Maisie Finney's Story
I have belonged to this group for quite a while and have never yet entered any form of bio. So here goes....
I was born in South Harrow. A little before the war started, and due to my fathers work, we moved to Southend on Sea a couple of years later. Where I started into school. My brother joined the air force and trained as a rear gunner. He was shot down in 1943 and remained on the missing list until after the war. Due to the fact that they used the Pier in Southend for shipping military in and out, we were told that all children must be evacuated, so my older sister and I were sent away to Mansfield [just outside Nottingham]. We were terribly miserable there. We were billeted with this woman and her young son. She really only wanted a girl about 10 or more to help with the housework, but as my mother had stated that we were not to be separated, she wound up with the two of us. There are many tales to tell of this time even though we were not there longer than 6 mos. I continued to cry myself to sleep every night. In fact, one of the strongest memories I have is of the day that my Mum came to fetch us home. All day I sat in the street waiting to see her come and then when she appeared I fled into the house and cried and cried and wouldn't go to her. It must have broken her heart Short story of life after that: I became a Pro. Ice skater in 1951 travelling around England and several other countries with various ice companies, until I met my husband and came to America. I have 3 grown children and a total of 8 grandchildren , quite happy here in Iowa, which for you who are unfamiliar with the States, is smack dab in the middle of the country. It gets hot and humid in the summer and really cold and snowy in the winter. Enough of me. Maisie
I truly do not have a problem with my evac. days, I was only 5 and other than crying myself to sleep for many nights; I soon adjusted to life with this family. My sister who was 9-10 wasn't so lucky, she was made to do an awful lot of housework, while I played with the only child the family had, a boy, who of course, as the child of the family, everything we played was his way or else.
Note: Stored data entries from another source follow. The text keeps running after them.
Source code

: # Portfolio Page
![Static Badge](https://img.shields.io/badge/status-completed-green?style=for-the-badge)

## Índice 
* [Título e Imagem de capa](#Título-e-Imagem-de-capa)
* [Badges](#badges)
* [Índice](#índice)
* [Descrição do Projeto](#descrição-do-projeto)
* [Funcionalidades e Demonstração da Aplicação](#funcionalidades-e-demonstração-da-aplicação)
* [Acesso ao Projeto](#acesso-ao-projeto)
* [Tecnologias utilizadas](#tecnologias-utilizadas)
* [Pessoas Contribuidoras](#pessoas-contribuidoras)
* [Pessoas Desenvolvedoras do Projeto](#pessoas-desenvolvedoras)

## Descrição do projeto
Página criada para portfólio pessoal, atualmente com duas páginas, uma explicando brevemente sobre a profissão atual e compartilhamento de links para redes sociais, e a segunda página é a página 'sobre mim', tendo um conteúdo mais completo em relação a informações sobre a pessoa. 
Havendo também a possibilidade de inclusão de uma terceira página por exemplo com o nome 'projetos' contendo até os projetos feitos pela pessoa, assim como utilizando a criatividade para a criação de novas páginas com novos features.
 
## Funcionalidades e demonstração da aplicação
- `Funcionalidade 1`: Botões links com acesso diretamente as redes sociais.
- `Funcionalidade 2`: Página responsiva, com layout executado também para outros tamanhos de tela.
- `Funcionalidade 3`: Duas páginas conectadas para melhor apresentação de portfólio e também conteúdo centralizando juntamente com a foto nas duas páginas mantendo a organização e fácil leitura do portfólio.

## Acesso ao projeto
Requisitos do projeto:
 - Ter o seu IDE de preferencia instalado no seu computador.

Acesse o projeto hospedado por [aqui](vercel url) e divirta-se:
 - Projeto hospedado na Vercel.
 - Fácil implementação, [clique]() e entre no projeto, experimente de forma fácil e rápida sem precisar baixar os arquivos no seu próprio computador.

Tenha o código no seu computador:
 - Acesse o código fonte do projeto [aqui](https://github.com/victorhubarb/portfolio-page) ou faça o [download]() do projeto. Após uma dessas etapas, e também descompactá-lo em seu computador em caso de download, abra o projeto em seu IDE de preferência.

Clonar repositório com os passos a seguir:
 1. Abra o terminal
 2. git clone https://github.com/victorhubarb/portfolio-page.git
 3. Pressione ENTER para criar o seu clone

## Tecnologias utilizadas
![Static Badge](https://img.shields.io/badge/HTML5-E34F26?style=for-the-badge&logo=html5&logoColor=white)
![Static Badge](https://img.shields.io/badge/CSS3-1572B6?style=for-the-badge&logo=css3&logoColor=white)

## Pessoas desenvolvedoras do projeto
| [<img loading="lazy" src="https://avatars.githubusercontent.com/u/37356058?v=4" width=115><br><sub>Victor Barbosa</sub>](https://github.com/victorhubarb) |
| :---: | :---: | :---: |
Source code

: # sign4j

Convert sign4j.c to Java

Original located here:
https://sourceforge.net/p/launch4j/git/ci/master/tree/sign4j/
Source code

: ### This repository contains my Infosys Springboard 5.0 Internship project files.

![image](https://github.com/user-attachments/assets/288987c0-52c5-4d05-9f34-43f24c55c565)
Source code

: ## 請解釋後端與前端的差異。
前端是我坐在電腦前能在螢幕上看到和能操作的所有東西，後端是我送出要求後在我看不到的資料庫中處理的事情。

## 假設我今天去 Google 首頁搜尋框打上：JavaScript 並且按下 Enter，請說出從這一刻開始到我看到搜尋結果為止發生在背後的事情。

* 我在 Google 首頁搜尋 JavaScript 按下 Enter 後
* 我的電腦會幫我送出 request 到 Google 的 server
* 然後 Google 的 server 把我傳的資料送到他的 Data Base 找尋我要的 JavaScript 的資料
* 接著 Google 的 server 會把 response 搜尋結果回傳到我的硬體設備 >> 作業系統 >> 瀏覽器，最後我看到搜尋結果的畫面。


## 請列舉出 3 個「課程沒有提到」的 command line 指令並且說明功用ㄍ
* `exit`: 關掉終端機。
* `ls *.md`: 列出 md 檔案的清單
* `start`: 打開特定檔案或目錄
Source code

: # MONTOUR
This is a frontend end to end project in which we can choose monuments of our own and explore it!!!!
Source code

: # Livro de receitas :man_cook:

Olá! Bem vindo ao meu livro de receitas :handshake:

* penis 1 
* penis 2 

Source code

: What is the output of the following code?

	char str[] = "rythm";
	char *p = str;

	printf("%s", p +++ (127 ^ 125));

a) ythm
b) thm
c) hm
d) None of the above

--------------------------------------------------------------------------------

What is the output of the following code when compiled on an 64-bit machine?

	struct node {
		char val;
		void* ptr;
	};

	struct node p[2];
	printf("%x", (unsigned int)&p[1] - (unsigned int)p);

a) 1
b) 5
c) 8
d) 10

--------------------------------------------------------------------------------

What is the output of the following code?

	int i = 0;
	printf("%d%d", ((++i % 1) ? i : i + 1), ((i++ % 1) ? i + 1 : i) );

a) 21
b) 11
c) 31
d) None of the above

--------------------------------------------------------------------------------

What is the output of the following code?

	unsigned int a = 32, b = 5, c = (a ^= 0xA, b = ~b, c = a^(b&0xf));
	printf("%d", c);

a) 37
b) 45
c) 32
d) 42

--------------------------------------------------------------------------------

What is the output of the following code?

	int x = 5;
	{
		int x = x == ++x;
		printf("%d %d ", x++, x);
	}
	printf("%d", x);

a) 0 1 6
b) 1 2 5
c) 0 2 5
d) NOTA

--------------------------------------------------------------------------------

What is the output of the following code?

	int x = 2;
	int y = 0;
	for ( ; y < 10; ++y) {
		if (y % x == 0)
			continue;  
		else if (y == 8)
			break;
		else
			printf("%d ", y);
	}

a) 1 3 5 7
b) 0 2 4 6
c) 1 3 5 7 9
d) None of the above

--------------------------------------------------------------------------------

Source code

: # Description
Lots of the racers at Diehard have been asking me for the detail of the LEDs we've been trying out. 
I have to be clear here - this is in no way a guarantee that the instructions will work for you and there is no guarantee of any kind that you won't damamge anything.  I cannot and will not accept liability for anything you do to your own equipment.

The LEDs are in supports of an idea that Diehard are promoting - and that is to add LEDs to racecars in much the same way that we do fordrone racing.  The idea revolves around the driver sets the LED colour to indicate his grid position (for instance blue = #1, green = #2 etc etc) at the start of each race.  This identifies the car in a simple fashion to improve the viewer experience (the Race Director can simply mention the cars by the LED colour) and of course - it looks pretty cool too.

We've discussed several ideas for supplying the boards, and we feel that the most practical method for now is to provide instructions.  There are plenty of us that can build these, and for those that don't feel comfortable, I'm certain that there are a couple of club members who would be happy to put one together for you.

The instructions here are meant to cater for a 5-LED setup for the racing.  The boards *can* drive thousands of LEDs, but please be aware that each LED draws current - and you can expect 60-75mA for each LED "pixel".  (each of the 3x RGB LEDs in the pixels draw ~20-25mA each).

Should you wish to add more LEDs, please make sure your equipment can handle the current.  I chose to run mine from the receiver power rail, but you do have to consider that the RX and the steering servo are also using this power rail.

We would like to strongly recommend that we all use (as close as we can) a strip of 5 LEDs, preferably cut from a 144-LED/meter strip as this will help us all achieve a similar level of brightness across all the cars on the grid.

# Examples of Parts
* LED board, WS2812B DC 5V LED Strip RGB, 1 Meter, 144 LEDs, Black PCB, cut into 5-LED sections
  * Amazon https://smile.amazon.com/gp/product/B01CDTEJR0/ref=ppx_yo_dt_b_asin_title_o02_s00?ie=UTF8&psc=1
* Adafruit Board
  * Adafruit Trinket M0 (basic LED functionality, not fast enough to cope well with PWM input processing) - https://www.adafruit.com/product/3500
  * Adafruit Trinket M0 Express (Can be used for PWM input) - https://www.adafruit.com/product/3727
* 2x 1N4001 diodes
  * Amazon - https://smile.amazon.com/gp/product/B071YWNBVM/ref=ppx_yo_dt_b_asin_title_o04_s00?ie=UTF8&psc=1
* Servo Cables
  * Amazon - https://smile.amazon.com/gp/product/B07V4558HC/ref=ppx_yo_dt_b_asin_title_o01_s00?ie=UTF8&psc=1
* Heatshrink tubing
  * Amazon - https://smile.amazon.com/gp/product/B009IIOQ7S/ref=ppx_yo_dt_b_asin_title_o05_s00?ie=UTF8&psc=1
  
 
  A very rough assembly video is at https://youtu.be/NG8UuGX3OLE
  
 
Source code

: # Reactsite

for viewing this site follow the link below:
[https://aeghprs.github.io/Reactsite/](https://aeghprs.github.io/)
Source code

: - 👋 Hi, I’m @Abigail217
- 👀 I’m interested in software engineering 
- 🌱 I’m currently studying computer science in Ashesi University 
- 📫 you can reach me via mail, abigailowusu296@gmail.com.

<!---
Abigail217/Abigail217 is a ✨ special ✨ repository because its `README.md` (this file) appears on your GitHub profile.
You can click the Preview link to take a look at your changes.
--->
I learnt a lot about planes that flew over us as this was his favourite game, we strung paper airplanes all across the living room on cotton thread. I remember walking to school across cow fields, I remember, before we left Southend, the German planes flying over us as we ran for the dugout shelter! The scores of troops marching down to the pier to embark onto ships waiting at the end of the pier. The air raid warnings, sleeping in the Anderson shelter/. My brother coming home on leave from the AF before the big bombing raids. Wow. so many things flood back, once you open the gates! Remember "There'll be blue birds over"? Ma! I miss your apple pie? Lili Marlene? Oh there were so many songs that would cause a tear to fall.